EXERCISE: Copy each line of the entries beneath that contains the word "Left".

DATA TO PROCESS:
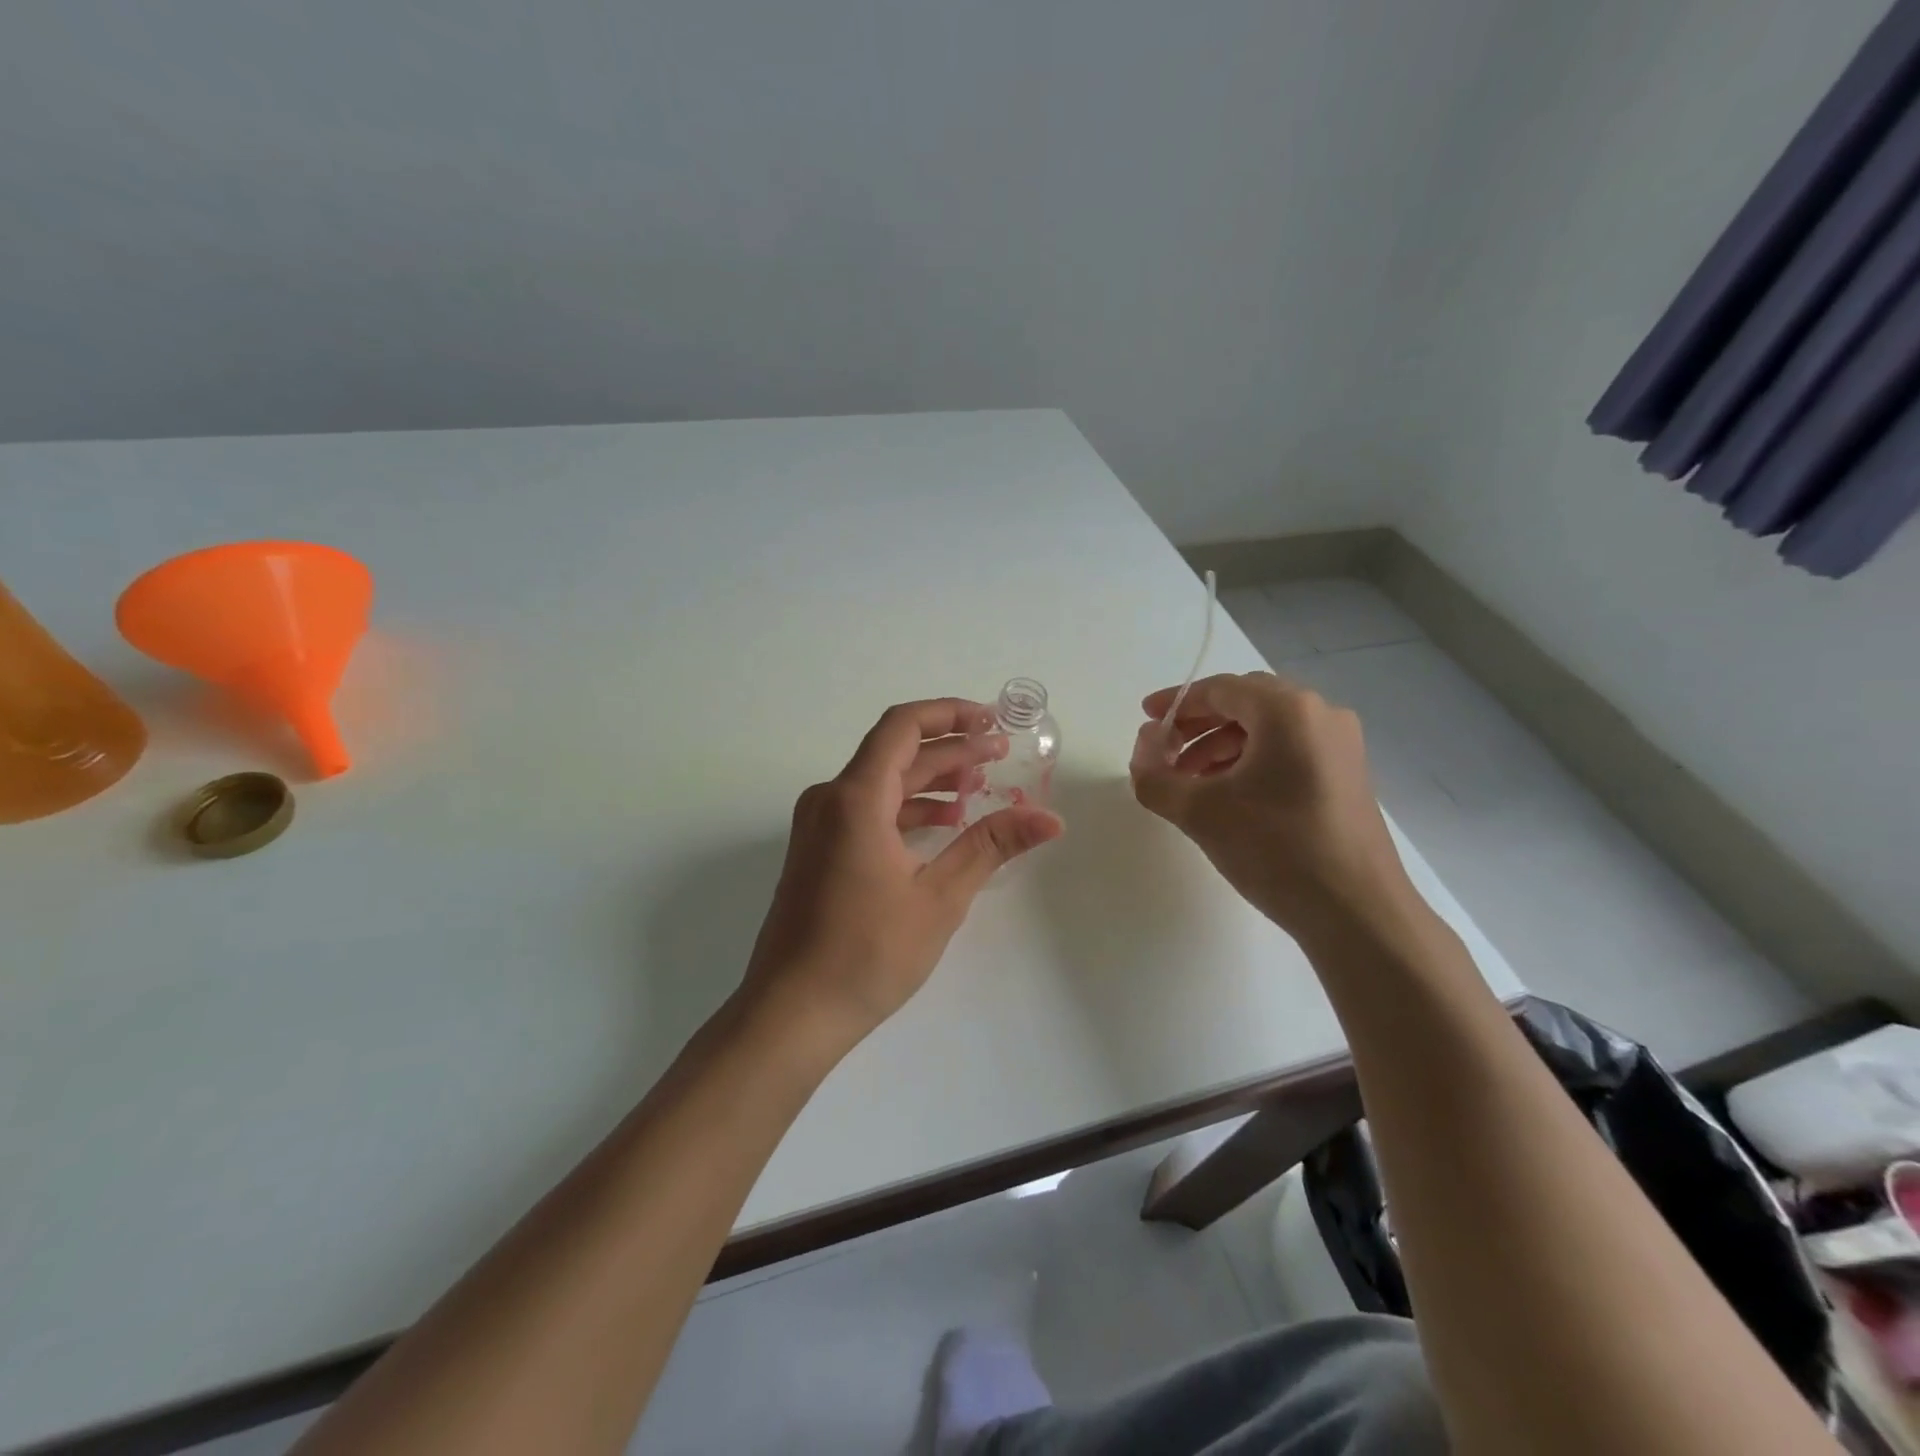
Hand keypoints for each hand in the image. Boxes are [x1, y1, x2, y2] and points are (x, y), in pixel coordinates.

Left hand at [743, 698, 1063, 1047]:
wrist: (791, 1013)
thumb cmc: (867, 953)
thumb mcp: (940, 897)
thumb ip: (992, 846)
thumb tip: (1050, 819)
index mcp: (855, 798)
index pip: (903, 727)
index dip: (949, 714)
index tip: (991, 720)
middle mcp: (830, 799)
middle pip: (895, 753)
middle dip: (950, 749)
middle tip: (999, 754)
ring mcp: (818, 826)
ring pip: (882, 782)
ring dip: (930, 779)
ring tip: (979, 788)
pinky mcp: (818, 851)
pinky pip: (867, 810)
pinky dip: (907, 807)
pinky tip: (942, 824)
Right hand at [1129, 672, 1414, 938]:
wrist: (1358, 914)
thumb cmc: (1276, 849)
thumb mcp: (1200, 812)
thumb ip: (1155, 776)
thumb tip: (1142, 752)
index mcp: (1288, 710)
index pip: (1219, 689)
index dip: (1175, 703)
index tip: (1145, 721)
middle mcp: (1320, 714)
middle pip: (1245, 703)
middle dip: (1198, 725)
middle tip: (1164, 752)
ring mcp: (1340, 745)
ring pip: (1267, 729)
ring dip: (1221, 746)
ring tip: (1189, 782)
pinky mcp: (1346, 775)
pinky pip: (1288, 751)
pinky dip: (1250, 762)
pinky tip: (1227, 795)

---

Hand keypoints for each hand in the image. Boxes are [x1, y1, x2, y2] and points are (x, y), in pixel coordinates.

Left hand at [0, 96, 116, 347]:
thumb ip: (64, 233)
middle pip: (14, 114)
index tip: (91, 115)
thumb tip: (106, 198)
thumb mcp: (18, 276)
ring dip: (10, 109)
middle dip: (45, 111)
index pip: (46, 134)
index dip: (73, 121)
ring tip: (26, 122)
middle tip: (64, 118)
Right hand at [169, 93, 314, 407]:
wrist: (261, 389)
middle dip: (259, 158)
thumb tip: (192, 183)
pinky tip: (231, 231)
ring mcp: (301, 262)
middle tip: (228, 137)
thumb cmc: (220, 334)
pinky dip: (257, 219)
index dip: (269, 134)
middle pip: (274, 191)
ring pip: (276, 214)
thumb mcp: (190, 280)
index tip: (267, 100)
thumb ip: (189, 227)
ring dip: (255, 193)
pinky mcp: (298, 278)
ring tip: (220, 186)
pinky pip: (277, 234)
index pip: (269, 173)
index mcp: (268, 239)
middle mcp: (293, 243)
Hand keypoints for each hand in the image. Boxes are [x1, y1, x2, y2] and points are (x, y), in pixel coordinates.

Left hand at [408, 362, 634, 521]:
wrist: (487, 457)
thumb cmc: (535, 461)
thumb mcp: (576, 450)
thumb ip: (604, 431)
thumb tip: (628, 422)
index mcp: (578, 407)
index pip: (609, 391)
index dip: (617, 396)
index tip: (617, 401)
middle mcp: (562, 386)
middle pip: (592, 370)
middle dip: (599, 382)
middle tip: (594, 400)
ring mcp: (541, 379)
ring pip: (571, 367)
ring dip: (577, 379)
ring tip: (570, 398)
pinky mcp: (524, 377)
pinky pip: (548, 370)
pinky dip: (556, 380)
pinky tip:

---

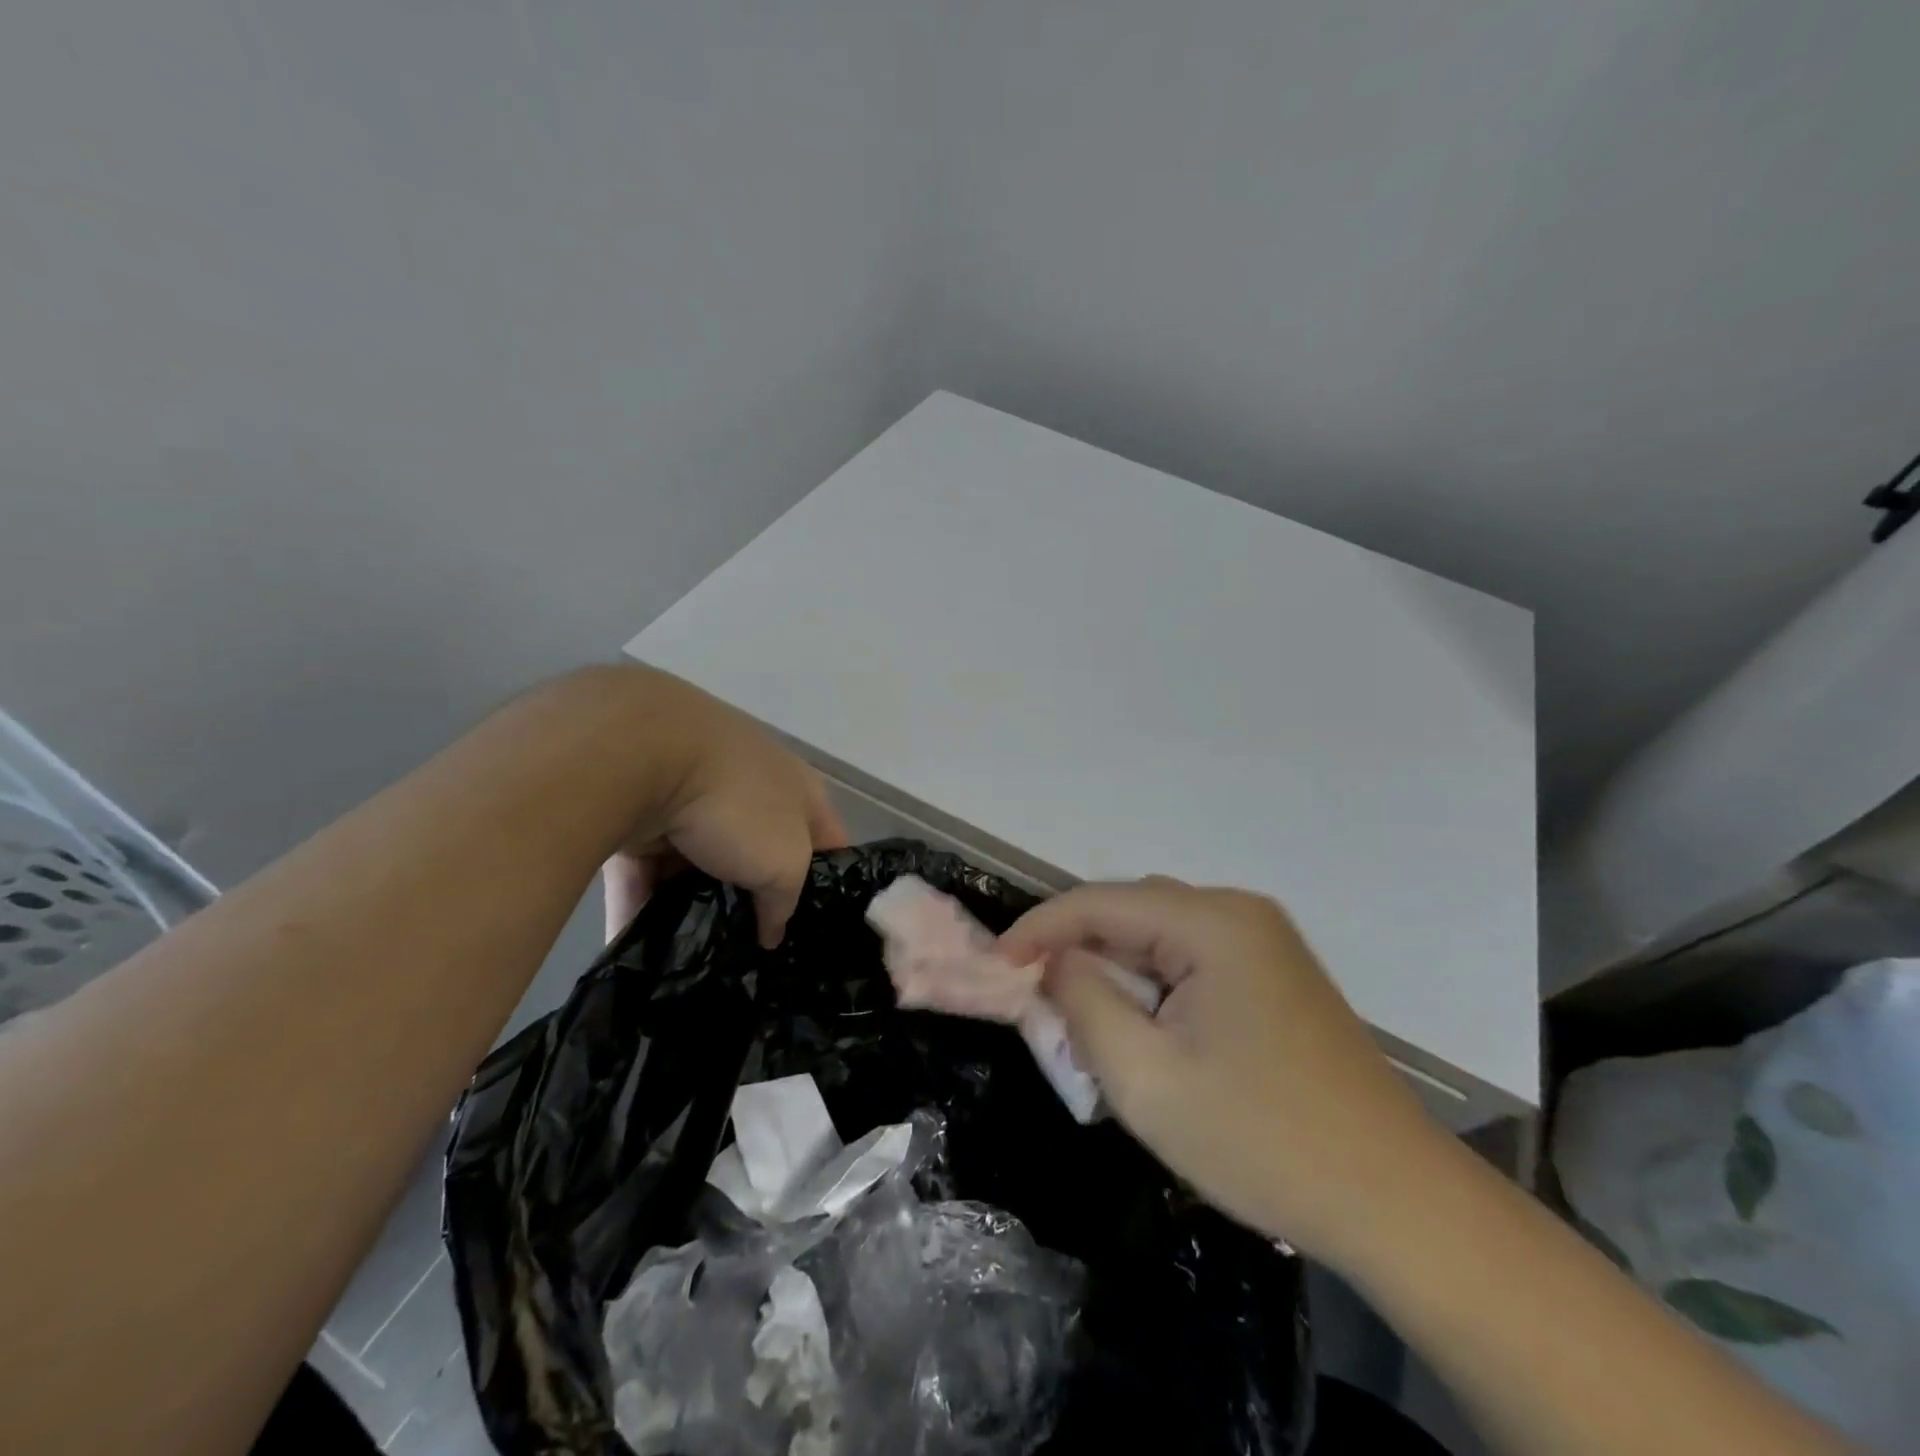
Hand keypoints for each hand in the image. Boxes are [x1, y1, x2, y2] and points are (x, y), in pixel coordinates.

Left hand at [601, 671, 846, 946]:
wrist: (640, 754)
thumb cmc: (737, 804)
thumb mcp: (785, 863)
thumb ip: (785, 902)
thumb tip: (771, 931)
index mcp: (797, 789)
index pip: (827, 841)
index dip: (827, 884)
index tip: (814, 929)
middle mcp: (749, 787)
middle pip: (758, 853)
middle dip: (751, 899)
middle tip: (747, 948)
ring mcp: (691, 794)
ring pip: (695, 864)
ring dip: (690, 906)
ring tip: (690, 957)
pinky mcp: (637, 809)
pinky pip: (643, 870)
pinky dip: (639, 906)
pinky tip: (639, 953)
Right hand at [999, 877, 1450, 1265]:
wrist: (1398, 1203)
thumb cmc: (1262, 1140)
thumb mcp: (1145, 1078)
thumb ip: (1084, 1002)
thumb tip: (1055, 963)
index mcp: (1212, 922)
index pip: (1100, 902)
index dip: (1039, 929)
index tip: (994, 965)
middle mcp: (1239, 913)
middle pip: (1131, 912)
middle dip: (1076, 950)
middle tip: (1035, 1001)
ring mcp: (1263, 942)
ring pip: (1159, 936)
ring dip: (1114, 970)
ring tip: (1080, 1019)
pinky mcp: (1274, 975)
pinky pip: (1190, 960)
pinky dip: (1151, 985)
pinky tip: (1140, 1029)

OUTPUT BELOW:
Left hand at [743, 698, 1063, 1047]:
Left hand at [0, 96, 116, 347]:
Left hand at [408, 362, 634, 521]:
Left hand at [601, 671, 846, 946]:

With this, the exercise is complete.